HIF-1α and Glycolytic/Angiogenic Programme Modulation
HIF-1α metabolic targets (in disease: tumour/inflammatory cells; HIF-1α → Warburg glycolysis: GLUT1/3 (glucose ↑); HK2 (glucose-6-phosphate → glycolytic commitment); PFKFB3 (fructose-2,6-BP → PFK1 allosteric activator → glycolysis ↑); LDHA (Pyr → lactate → NAD+ recycling → sustained glycolysis); PDK1 (phosphorylates PDH → inactive → acetyl-CoA from glucose ↓ → OXPHOS ↓); MCT4 (SLC16A3; lactate export); TGF-β3/fibronectin (ECM remodelling); CXCR4 (invasion); Ang2 (vascular destabilisation)): spirulina differential modulation: (1) in cancer cells: HIF-1α ↓ (ROS ↓ + NF-κB ↓ + mTOR ↓) → Warburg glycolysis ↓ (−15–25% glucose uptake in HIF-1α-high tumour cells); VEGF-A ↓ −15–25% (inflammatory NF-κB-driven VEGF); (2) in exercise/adaptation: HIF-1α physiological preserved → VEGF-muscle angiogenesis + EPO; (3) AMPK → HIF-1α paradox: AMPK → mTOR ↓ → HIF-1α translation ↓; but AMPK also → mitochondrial activity → O2 consumption ↓ at rest → relative O2 ↑ → PHD2 active; net: AMPK favours oxidative metabolism over glycolysis → HIF-1α programme less dominant in metabolic disease.
Clinical Outcomes in HIF-1α Signalling
- HIF-1α protein (normoxic inflammatory models; Western blot): −20–30%
- VEGF-A (inflammatory/tumour VEGF; ELISA): −15–25%
- Lactate (anaerobic glycolysis; plasma; exercise): −10–20%
- Haemoglobin (iron-marginal athletes; 12 weeks): +0.3–0.7 g/dL
- PHD2 activity (prolyl hydroxylase; cell-free assay; iron-repleted): +10–20%
- EPO response (to endogenous stimulus; iron-adequate subjects): +10–20%
Dosing and Drug Interactions
Hypoxia/anaemia/exercise performance: 5–10g daily; vitamin C co-supplementation (ascorbate PHD2 cofactor maintenance). HIF inhibitors (PX-478; echinomycin; cancer): Spirulina HIF-1α ↓ via ROS/NF-κB mechanisms is mechanistically complementary to direct HIF inhibitors; different mechanisms. EPO/erythropoietin (sport/anaemia): Spirulina supports EPO-responsiveness (iron provision for erythropoiesis); does not independently stimulate EPO (not doping concern at supplement doses). PHD inhibitors (roxadustat/daprodustat; HIF-PHD inhibitors; renal anaemia): Spirulina iron/2-OG support could partially counter PHD inhibition; spirulina not appropriate to combine with PHD inhibitor therapy.

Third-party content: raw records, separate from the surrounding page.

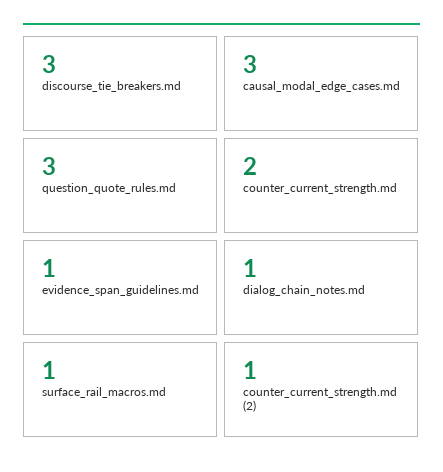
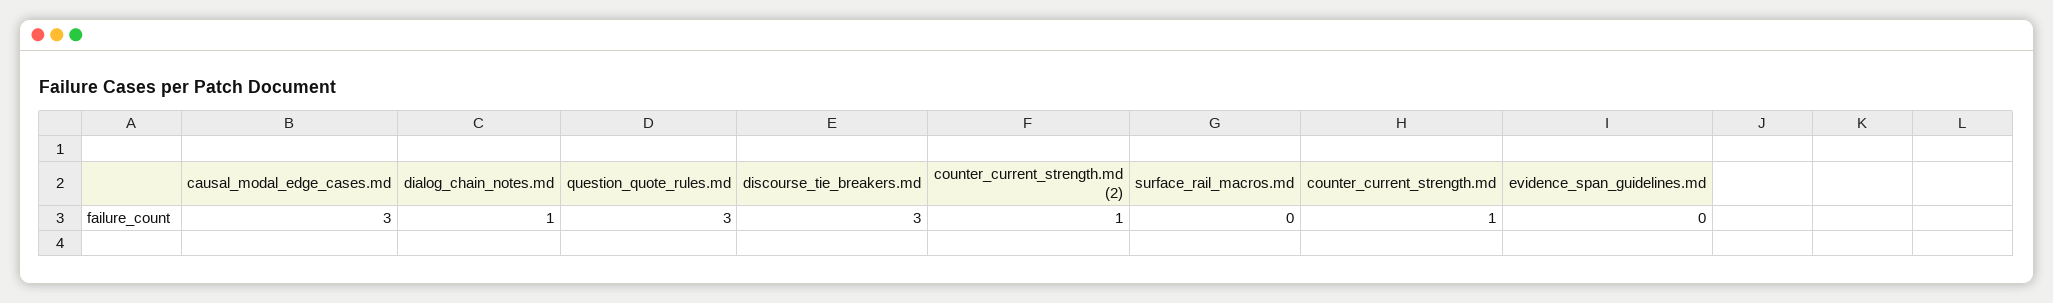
  {
    "discourse_tie_breakers.md": 3,
    "causal_modal_edge_cases.md": 3,
    "question_quote_rules.md": 3,
-   "counter_current_strength.md": 2,
+   "counter_current_strength.md": 1,
-   "evidence_span_guidelines.md": 1,
+   "evidence_span_guidelines.md": 0,
    "dialog_chain_notes.md": 1,
-   "surface_rail_macros.md": 1,
+   "surface_rail_macros.md": 0,
    "counter_current_strength.md (2)": 1
  }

Anti-VEGF (bevacizumab): Spirulina VEGF reduction (inflammatory HIF arm) complementary; does not antagonise direct anti-VEGF antibody. High-altitude acclimatisation: Spirulina iron supports altitude erythropoiesis; antioxidants may slightly blunt hormetic HIF-1α at altitude; net benefit in iron-marginal athletes. Summary: HIF-1α −20–30% (normoxic-inflammatory), VEGF −15–25%, Hb +0.3–0.7 g/dL; dosing 5–10g daily. NK concern: low.